At my father’s funeral, my sister sang “Wind Beneath My Wings” to my mother on behalf of my father. No, my father never sang that, probably seldom said it. (And yes, it’s a treacly song, but one gets a pass when dealing with grief.)

There were lots of adults in my mother’s early life, including at least one uncle, one aunt, and a very domineering maternal grandmother. Then she married this multitalented singer-painter-bunch of other hyphenates. Perhaps this explains that at some level, she’s still finding herself.

I haven’t seen my mom in over a year, though we talk on the phone regularly, but I’ll see her next month, ironically around Father’s Day.

Happy Mother’s day, Mom.

Carol’s a good mom. Lydia and I almost certainly wouldn’t get out the door in time every weekday to catch the bus if not for her. While I dress the child, Carol does her hair and makes sure I have the right accouterments, whether it be blankets for nap time or her swimsuit. At night, she picks her up from daycare, makes us dinner, makes sure she has clean clothes. I usually give the medicines and get her into the pajamas, but Carol makes sure Lydia’s teeth are brushed and flossed before I read stories and sing songs. And on Thursday nights, when I have church choir rehearsal, Carol does all of the tasks above.

It’s not just the functions, though. Lydia feels safe and secure with her mommy, and that makes me very happy.

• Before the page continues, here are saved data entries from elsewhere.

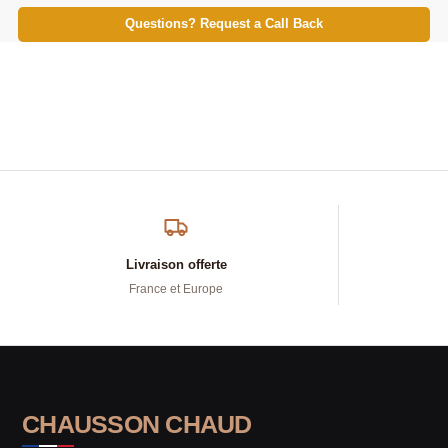
Questions? Request a Call Back
Livraison offerte
France et Europe
CHAUSSON CHAUD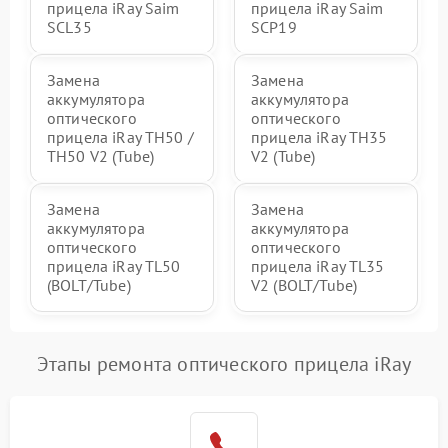
прицела iRay Saim
прицела iRay Saim
SCL35
SCP19
Замена
Замена
аккумулятора
аккумулятора
оптического
оптического
прицела iRay TH50 /
прицела iRay TH35
TH50 V2 (Tube)
V2 (Tube)
Замена
Замена
аккумулятора
аккумулятора
оптического
оптического
прицела iRay TL50
прицела iRay TL35
(BOLT/Tube)
V2 (BOLT/Tube)
Этапы ремонта оптического прицела iRay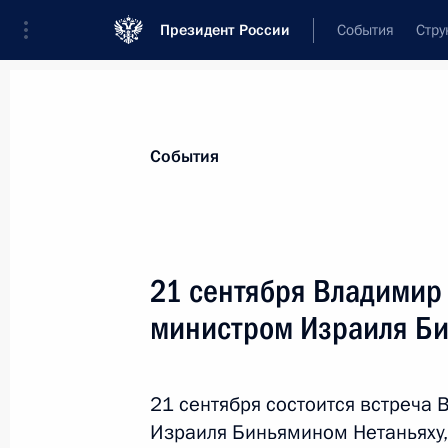
Президент России
События
Стру
Материалы по выбранной персоне
События
Нетаньяху
,
Биньямин
Премьер-министр Израиля
21 сентября Владимир 
министром Израиля Би
Лента событий
21 сентября состоится встреча
Израиля Биньямином Нетаньяху,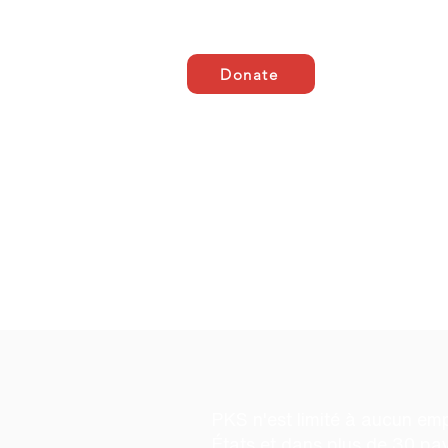
Donate
Domicile
ABOUT US
À 
PKS n'est limité à aucun em
États et dans plus de 30 pa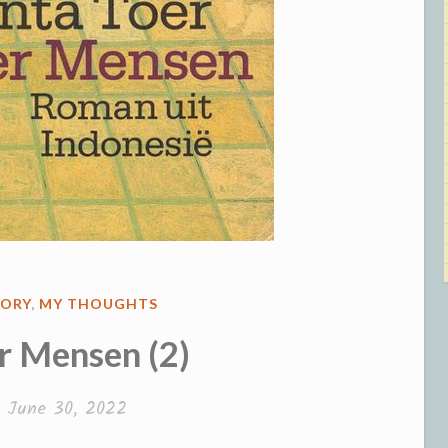
TORY
,
MY THOUGHTS
r Mensen (2)
n
June 30, 2022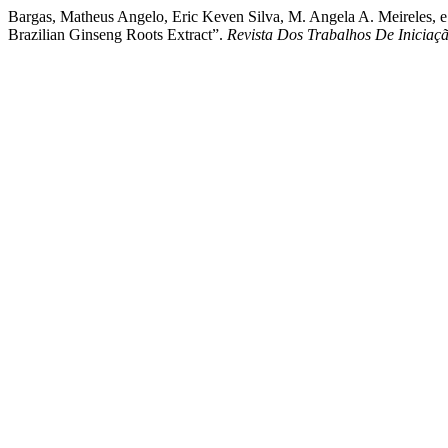
Bargas, Matheus Angelo, Eric Keven Silva, M. Angela A. Meireles, e 
Brazilian Ginseng Roots Extract”.
Revista Dos Trabalhos De Inicia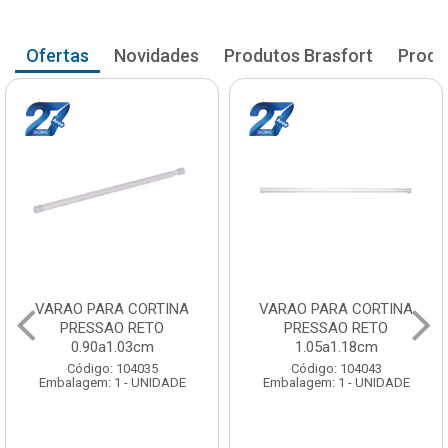
Ofertas
Novidades
Produtos Brasfort
Produ
VARAO PARA CORTINA
VARAO PARA CORTINA
PRESSAO RETO
PRESSAO RETO
0.90a1.03cm
1.05a1.18cm
Código: 104035
Código: 104043
Embalagem: 1 - UNIDADE
Embalagem: 1 - UNIDADE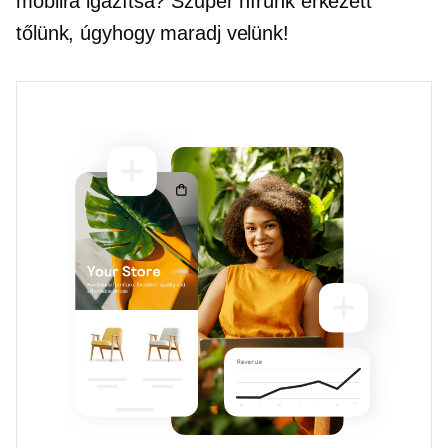
mobilra igazítsa? Szuper hírünk érkezett
tőlünk, úgyhogy maradj velünk!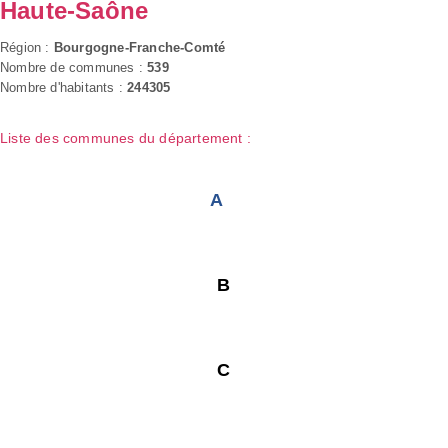
Haute-Saône
Région :
Bourgogne-Franche-Comté
Nombre de communes :
539
Nombre d'habitants :
244305
Liste des communes du département :
A
B
C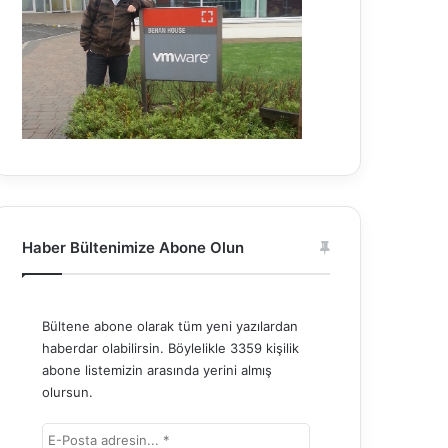
Haber Bültenimize Abone Olun
Bültene abone olarak tüm yeni yazılardan
haberdar olabilirsin. Böylelikle 3359 kişilik
abone listemizin arasında yerini almış
olursun.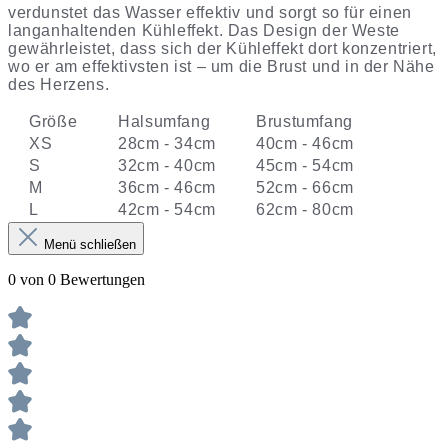
verdunstet das Wasser effektiv und sorgt so für einen
langanhaltenden Kühleffekt. Das Design der Weste
gewährleistet, dass sich der Kühleffekt dort konzentriert,
wo er am effektivsten ist – um die Brust und in der Nähe
des Herzens.
Größe
Halsumfang
Brustumfang
XS
28cm - 34cm
40cm - 46cm
S
32cm - 40cm
45cm - 54cm
M
36cm - 46cm
52cm - 66cm
L
42cm - 54cm
62cm - 80cm
Menü schließen
0 von 0 Bewertungen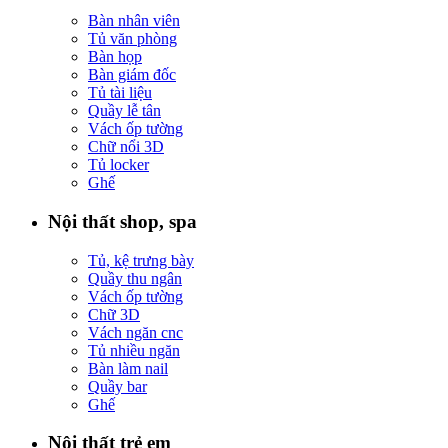
Bàn nhân viên
Tủ văn phòng
Bàn họp
Bàn giám đốc
Tủ tài liệu
Quầy lễ tân
Vách ốp tường
Chữ nổi 3D
Tủ locker
Ghế
Nội thất shop, spa
Tủ, kệ trưng bày
Quầy thu ngân
Vách ốp tường
Chữ 3D
Vách ngăn cnc
Tủ nhiều ngăn
Bàn làm nail
Quầy bar
Ghế
Nội thất trẻ em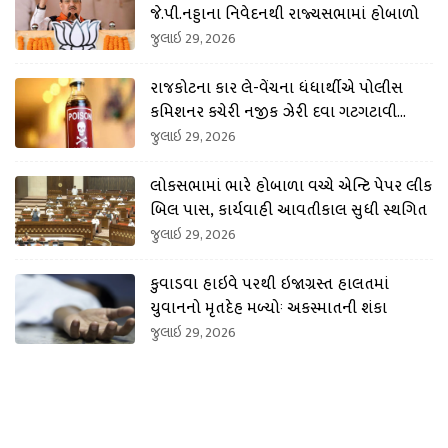
જે.પી.નડ્ડાના નિવેદનથી રાજ્યસભામાં હોબાળો
જુલાઇ 29, 2026
રાજકોટના કાર લે-વેંચના ધંધાર્થીએ પોલીસ
કમિશનર કચેરી નજીક ઝેરી દવા ગટગટાવી
લીધી
જુલાઇ 29, 2026
લોકસભામાં ભારે હોબાળા વચ્ચે એન્ટિ પેપર લીક
બિલ પાસ, કાર્યવાહી આવતીકાલ સુધી સ્થગિત
જુલાઇ 29, 2026
કુવાડવા હાઇવે પરથી ઇજાગ્રસ્ત હાલતમાં
યુવાનનો મૃતદેહ મળ્યોઃ અકસ્માતની શંકા
જુલાઇ 29, 2026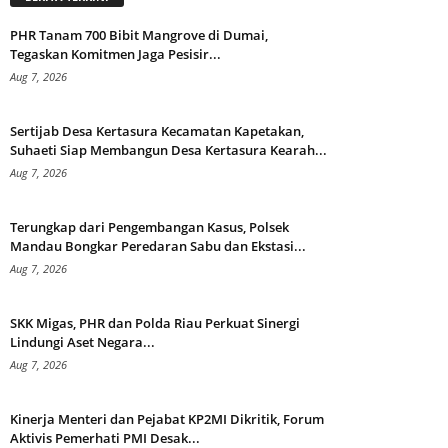
PHR Tanam 700 Bibit Mangrove di Dumai,
Tegaskan Komitmen Jaga Pesisir...
Aug 7, 2026
Sertijab Desa Kertasura Kecamatan Kapetakan,
Suhaeti Siap Membangun Desa Kertasura Kearah...
Aug 7, 2026
Terungkap dari Pengembangan Kasus, Polsek
Mandau Bongkar Peredaran Sabu dan Ekstasi...
Aug 7, 2026
SKK Migas, PHR dan Polda Riau Perkuat Sinergi
Lindungi Aset Negara...
Aug 7, 2026
Kinerja Menteri dan Pejabat KP2MI Dikritik, Forum
Aktivis Pemerhati PMI Desak...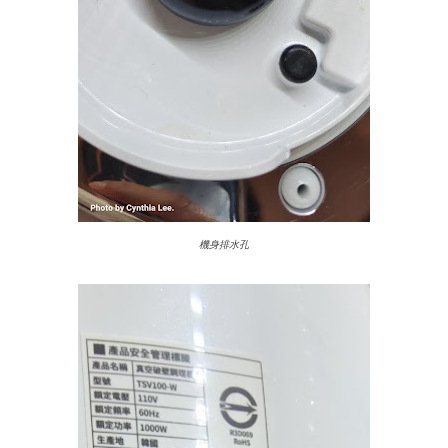
機身排水孔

I’m sure Lydia has made something for her award-winning mom so she can wish her a Happy Mother’s Day as well.
***
Best wishes to Gordon’s mom re: her liver transplant. And to Gordon as well.
***
Jaquandor’s loving tribute to his late mother-in-law.


ROG

Is affluenza over QUESTIONS

The one thing I eworry about in terms of thee “economic recovery” is that I hope the assummptions are not that people are going to spend like they did a year or two ago. It’s been oft cited that consumer spending makes up 65% to 70% of the American economy. But with people paying off credit card debt and, of all things, saving money, it does not appear to be much room for spending, certainly not the spending we saw not so long ago. Add to this environmental concerns about overpackaging, and unreliable items, many from China, and we may see a new generation not unlike the Depression generation.

Last month, Pew Research did a survey of what items Americans considered luxuries as opposed to necessities. This article shows that there are a large number of items more Americans believe they can do without from clothes driers to dishwashers and from microwaves to home air conditioners

Certainly I could do without all of those things as well as a cell phone; don’t even have a flat screen TV or an iPod. I might get a flat-screen TV someday, but the 1987 19″ set has to die first. Some people say, “You don’t know what it’s like” to have stereo, high def TV and this is true, but since I don’t have it, I don’t miss it.

But my slowdown in acquiring is fueled less by the economy and more by limitations of both space and an ability to use “stuff”. If I have 1600 CDs, and I listen to them five hours a day, it might take over half a year just to hear them each disc once.

1. What items on the Pew list could you live without?
2. Are you buying more or less than three years ago? If less, is it because of economics, being satiated, some other reasons, or some combination?